Parameter is a limit that affects how something can be done, and perimeter is the outline of a physical area. Both words have special meanings in math, but they take off their pocket protectors and relax their definitions when they join the rest of us.

Parameter is the fancier math and science word. In mathematics, parameter is a measurable factor in a system. Outside of math, parameter is still a factor, property, or characteristic. It can also be a boundary or a limit. Here are some examples:

That makes it the heaviest observed elementary particle yet discovered, but within the parameters set by the Standard Model. (Scientific America)

“As hard as journalism is, at least you have parameters,” she said. (New York Times)

Within those parameters, Ms. Gray played with color, creating an upbeat show reflecting London’s mad, mad fashion world. (New York Times)

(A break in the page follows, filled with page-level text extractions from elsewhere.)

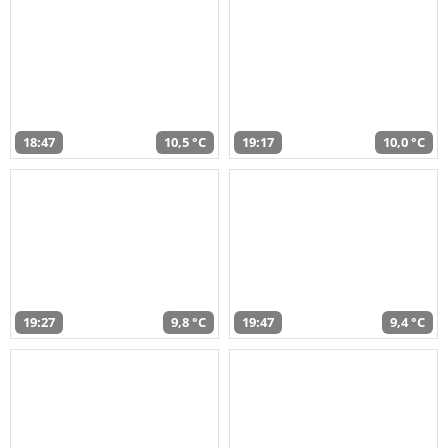
18:47
10,5 °C
19:17
10,0 °C
19:27
9,8 °C
19:47
9,4 °C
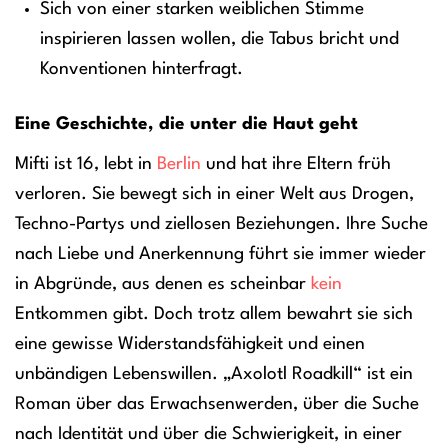
Sich von einer starken weiblichen Stimme
inspirieren lassen wollen, die Tabus bricht und
Konventionen hinterfragt.
Eine Geschichte, die unter die Haut geht
Mifti ist 16, lebt in
Berlin
und hat ihre Eltern früh
verloren. Sie bewegt sich in einer Welt aus Drogen,
Techno-Partys und ziellosen Beziehungen. Ihre Suche
nach Liebe und Anerkennung führt sie immer wieder
in Abgründe, aus denen es scheinbar
kein
Entkommen gibt. Doch trotz allem bewahrt sie sich
eine gewisse Widerstandsfähigkeit und einen
unbändigen Lebenswillen. „Axolotl Roadkill“ ist ein
Roman über das Erwachsenwerden, über die Suche
nach Identität und über die Schwierigkeit, in einer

In mathematics, the perimeter is the boundary of a geometric figure. In mainstream language, it can be the limit of any physical area, often one protected by an armed force: secure the perimeter! Here are some examples from the news:

Police set up a perimeter around the house and blocked off Avery Street for safety reasons, Sgt. Scott Custer said. (Inquiring News)

Newest study finds fuel spill’s perimeter expanding. (KOB-TV)

Some linguistic snobs don’t like parameter‘s meaning of a boundary or limit when perimeter would do. But according to Garner’s Modern American Usage, the use of parameter to mean boundary is “virtually universal” except by “die-hard snoots.” Unless you are writing for such an audience (a math professor, perhaps), you can use parameter to mean boundary.

Just remember: The parameters of playing hide-and-seek are not peeking while you count, and to stay within the perimeter of the yard when you hide.